→ **What you have to do**
Work out how many lines in the data include the string "tail"; reply with that number alone.

→ **Data excerpts**

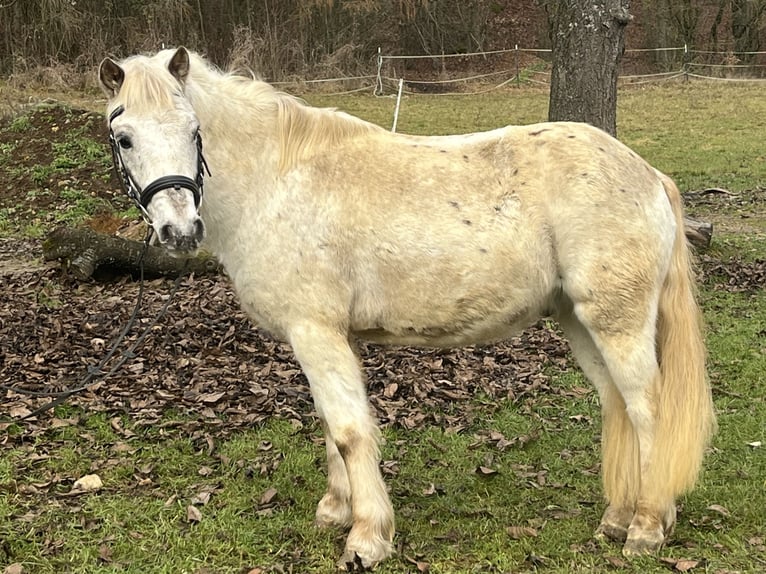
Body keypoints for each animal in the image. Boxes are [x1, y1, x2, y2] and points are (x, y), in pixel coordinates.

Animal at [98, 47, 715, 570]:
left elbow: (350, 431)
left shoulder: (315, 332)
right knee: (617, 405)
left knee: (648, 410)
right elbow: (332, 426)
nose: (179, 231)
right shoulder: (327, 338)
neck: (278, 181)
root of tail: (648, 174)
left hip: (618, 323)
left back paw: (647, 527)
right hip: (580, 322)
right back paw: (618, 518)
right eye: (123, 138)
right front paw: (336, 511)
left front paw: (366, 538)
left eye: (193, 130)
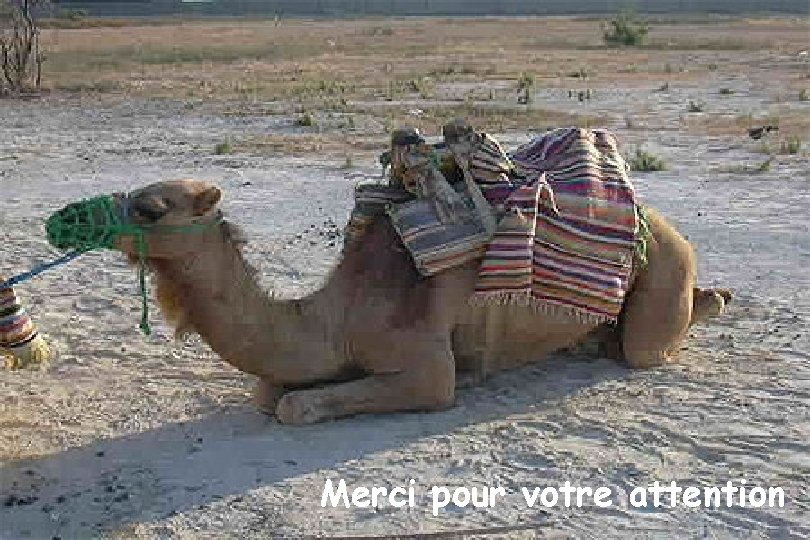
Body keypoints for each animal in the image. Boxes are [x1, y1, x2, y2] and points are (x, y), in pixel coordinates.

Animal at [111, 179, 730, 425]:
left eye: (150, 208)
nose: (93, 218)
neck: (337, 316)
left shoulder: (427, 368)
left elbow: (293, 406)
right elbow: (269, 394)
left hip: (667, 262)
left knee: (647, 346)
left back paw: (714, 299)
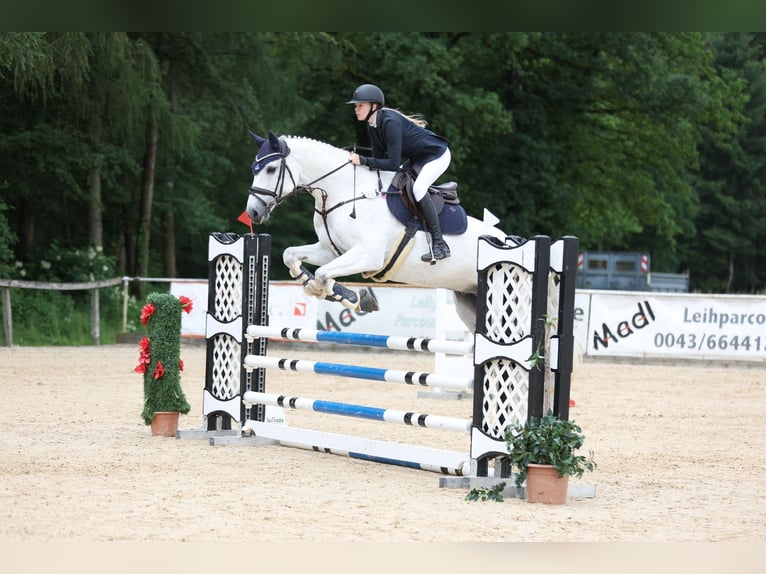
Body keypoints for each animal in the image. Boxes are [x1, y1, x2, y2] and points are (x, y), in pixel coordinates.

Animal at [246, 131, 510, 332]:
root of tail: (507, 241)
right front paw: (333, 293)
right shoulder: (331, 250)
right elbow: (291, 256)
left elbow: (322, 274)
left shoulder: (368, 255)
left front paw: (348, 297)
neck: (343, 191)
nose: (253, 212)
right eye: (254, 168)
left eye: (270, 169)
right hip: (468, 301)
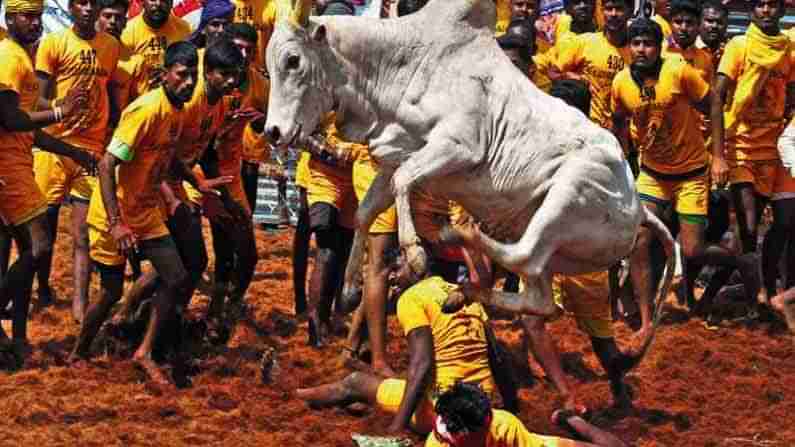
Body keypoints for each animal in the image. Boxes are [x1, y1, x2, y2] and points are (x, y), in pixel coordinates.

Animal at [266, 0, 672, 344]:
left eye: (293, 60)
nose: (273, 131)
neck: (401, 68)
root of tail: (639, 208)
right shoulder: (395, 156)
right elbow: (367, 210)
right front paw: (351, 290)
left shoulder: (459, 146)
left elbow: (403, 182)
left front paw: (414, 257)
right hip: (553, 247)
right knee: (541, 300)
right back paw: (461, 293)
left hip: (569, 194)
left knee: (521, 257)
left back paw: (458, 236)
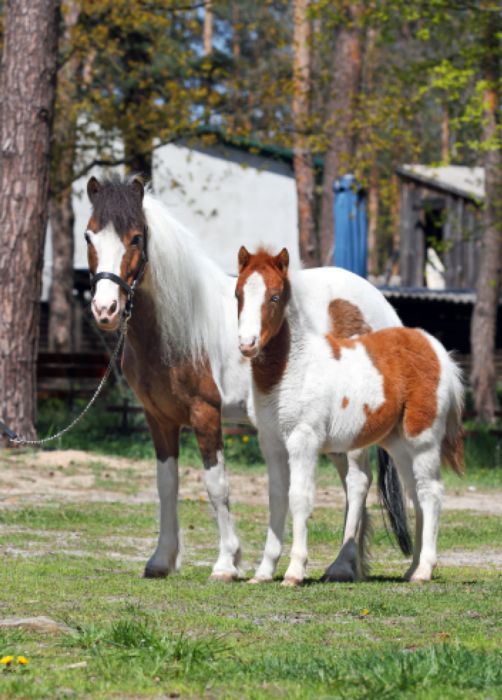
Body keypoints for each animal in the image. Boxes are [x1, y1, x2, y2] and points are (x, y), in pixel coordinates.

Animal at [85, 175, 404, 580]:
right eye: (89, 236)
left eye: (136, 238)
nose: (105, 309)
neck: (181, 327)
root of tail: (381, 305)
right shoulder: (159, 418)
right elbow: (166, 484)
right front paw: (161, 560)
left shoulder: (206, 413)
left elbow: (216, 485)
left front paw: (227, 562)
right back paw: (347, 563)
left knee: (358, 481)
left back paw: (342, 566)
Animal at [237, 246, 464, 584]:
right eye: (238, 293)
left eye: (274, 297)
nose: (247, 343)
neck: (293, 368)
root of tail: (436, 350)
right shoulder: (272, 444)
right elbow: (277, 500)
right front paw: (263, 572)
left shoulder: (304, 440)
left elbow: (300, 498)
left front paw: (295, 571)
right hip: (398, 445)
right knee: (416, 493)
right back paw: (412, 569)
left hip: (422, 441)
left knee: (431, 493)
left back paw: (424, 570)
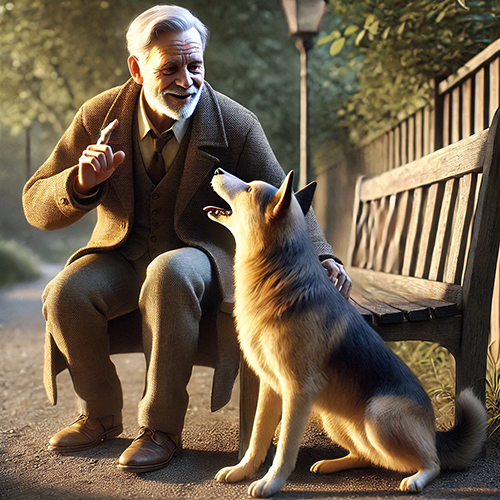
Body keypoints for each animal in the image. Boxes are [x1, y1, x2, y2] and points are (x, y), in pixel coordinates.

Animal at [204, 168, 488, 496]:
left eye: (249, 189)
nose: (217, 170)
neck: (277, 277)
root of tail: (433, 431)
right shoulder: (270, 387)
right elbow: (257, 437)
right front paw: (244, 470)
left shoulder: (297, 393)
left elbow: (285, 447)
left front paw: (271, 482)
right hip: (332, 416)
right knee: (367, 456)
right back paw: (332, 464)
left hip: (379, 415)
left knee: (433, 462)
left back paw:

→ **Response**
6